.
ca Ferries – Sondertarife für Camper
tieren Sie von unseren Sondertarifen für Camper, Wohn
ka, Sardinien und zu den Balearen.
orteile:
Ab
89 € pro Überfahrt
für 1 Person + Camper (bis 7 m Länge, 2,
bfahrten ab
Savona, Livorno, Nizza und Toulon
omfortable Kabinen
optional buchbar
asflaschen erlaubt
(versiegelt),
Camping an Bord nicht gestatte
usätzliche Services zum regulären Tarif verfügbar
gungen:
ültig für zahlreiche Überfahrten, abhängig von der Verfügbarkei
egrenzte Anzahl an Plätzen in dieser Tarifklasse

YOUR TASK:
Convert every line of the material above into a Markdown table with the columns "No." and "Text", numbering each row and leaving out blank lines.

RESULT BELOW:
| No. | Text |
|---|---|
| 1 | . |
| 2 | ca Ferries – Sondertarife für Camper |
| 3 | tieren Sie von unseren Sondertarifen für Camper, Wohn |
| 4 | ka, Sardinien und zu den Balearen. |
| 5 | orteile: |
| 6 | Ab |
| 7 | 89 € pro Überfahrt |
| 8 | für 1 Person + Camper (bis 7 m Länge, 2, |
| 9 | bfahrten ab |
| 10 | Savona, Livorno, Nizza und Toulon |
| 11 | omfortable Kabinen |
| 12 | optional buchbar |
| 13 | asflaschen erlaubt |
| 14 | (versiegelt), |
| 15 | Camping an Bord nicht gestatte |
| 16 | usätzliche Services zum regulären Tarif verfügbar |
| 17 | gungen: |
| 18 | ültig für zahlreiche Überfahrten, abhängig von der Verfügbarkei |
| 19 | egrenzte Anzahl an Plätzen in dieser Tarifklasse |